* Brief
The reply should consist solely of the lines from the one with "WHA-77, owner: Bruce" through the final line of the listing, copied exactly, with no pictures.

* Supplied records
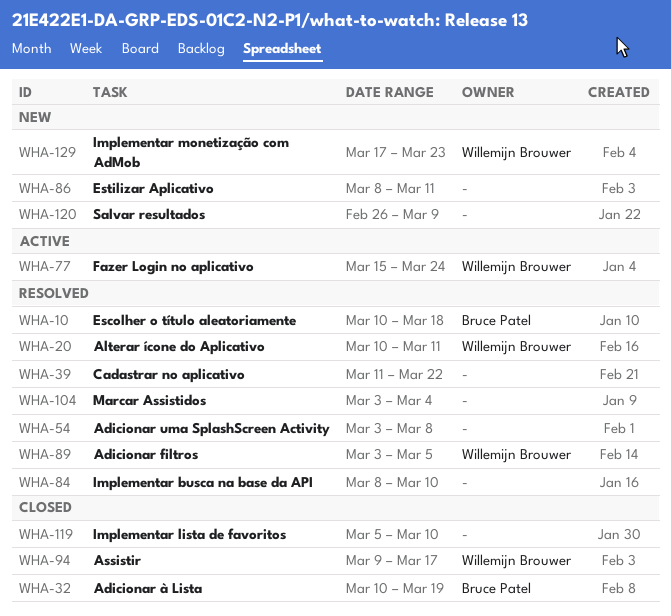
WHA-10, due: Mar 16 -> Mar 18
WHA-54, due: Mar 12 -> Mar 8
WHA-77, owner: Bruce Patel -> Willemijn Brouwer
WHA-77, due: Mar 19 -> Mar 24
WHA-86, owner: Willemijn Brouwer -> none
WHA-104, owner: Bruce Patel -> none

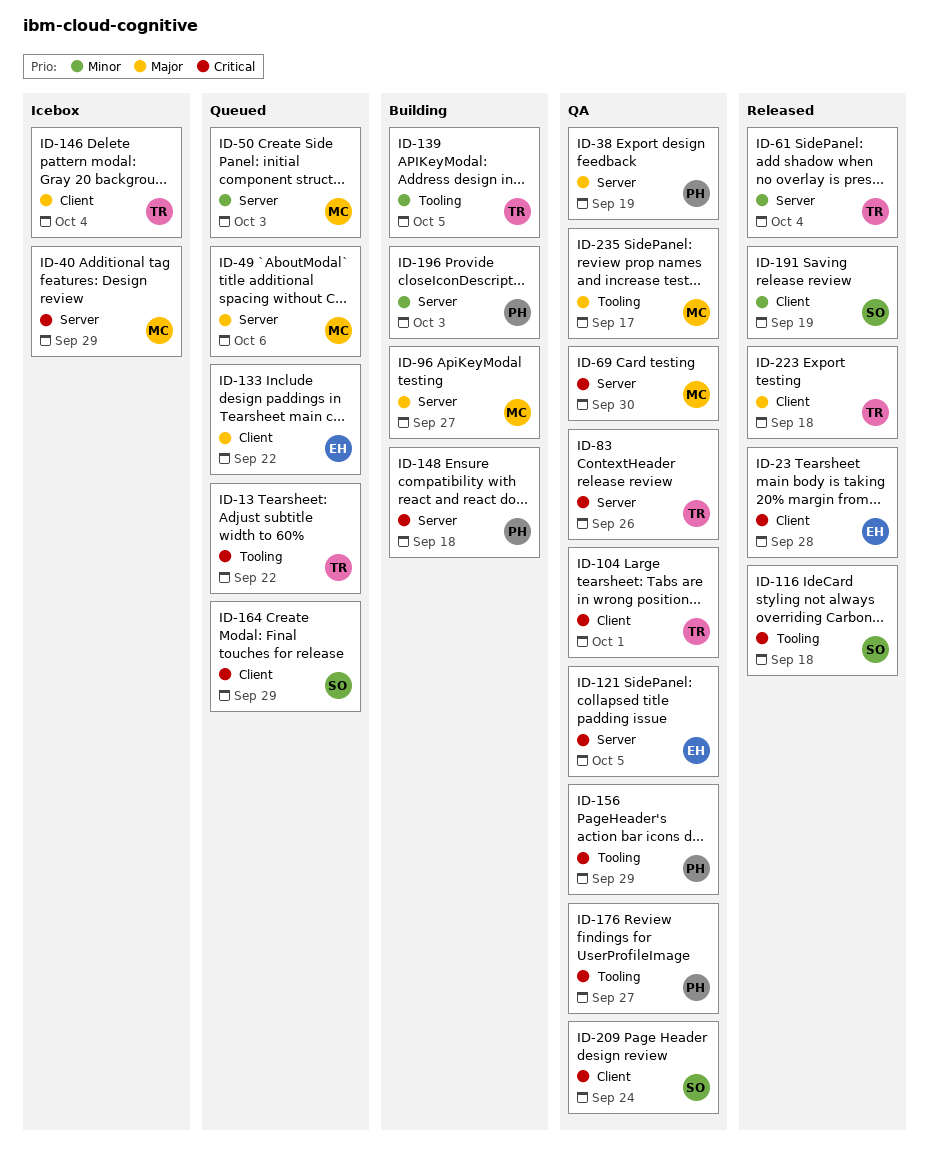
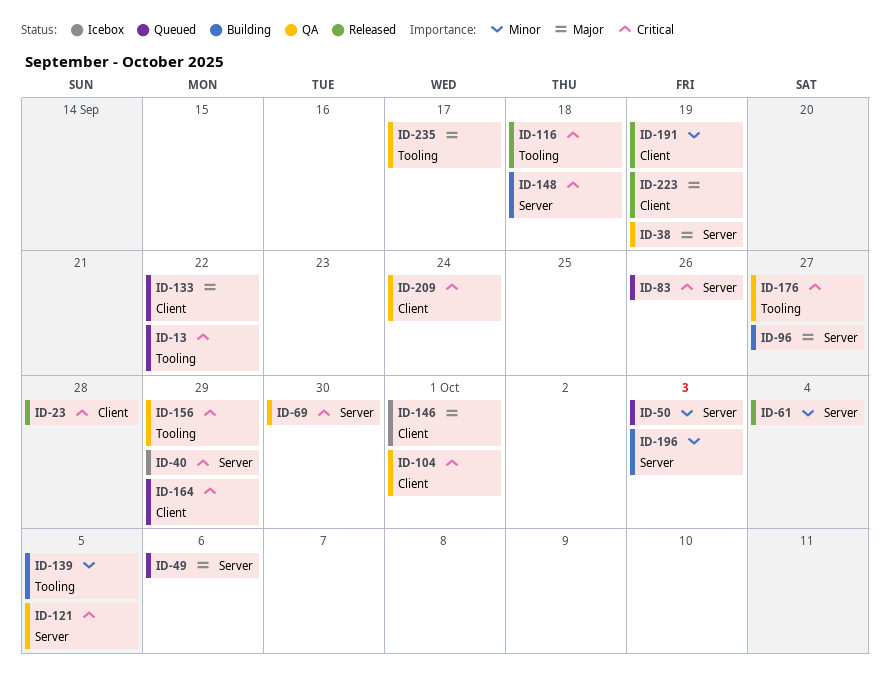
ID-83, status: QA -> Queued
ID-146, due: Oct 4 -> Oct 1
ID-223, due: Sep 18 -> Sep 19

* Answer box
WHA-77, owner: Bruce Patel -> Willemijn Brouwer
WHA-77, due: Mar 19 -> Mar 24
WHA-86, owner: Willemijn Brouwer -> none
WHA-104, owner: Bruce Patel -> none

ID-83, status: QA -> Queued
ID-146, due: Oct 4 -> Oct 1
ID-223, due: Sep 18 -> Sep 19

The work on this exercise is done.